TL;DR: always think of the upper left pixel's position as (0.5, 0.5).
The position of the center of the pixel. That pixel goes from (0,0) to (1,1) and therefore the center is (0.5,0.5).
The image area goes from the upper left corner of the upper left pixel to the lower right corner of the lower right pixel.
The centers are shifted by half of a pixel versus a grid starting at 0 and ending at N-1.
When drawing a line you need to hit the center of the pixel you want to fill.
I have spotted similar bugs too which become evident very quickly when working with smaller resolutions and likewise with a smaller number of grayscales.
> We choose a H×W rectangular grid of points, from which we will draw samples.
An additional thing to keep in mind is how a camera capturing the image would be operating.

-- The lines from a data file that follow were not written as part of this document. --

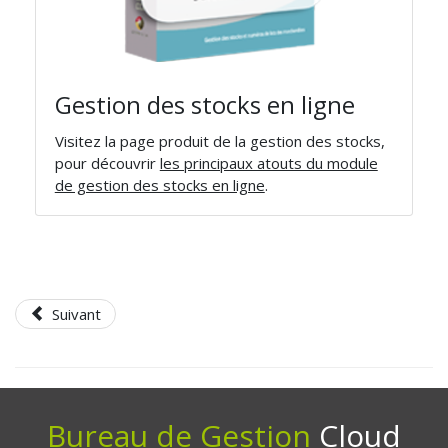
Gestion des stocks en ligne
Visitez la page produit de la gestion des stocks,
pour découvrir
les principaux atouts du module
de gestion des stocks en ligne
.
Suivant
Bureau de Gestion
Cloud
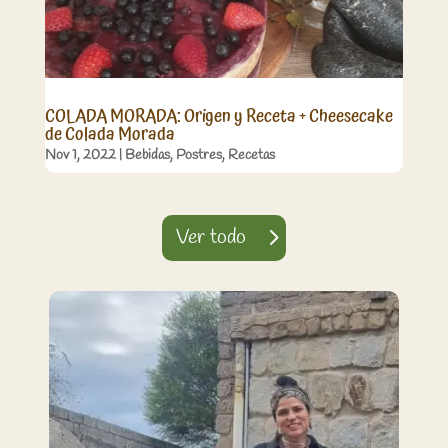
COLADA MORADA: Origen y Receta + Cheesecake
de Colada Morada
Nov 1, 2022
|
Bebidas
,
Postres
,
Recetas
Ver todo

It's not sampling in the true theoretical sense of picking points from a continuous signal. The pixels are of finite size, which makes the grid (2) as closer to the reality. There are additional complications for color images where the red, green and blue channels are integrating over different regions within the pixel area (see [A] for example). This makes the real grid as different from even (2) for different color channels. However, the math suggested by the author should not change still.
> It seems the mess is unique in the deep learning world.
The title, "Where Are Pixels? -- a Deep Learning Perspective", looks unjustified. What's presented is not a deep learning perspective. It applies generically.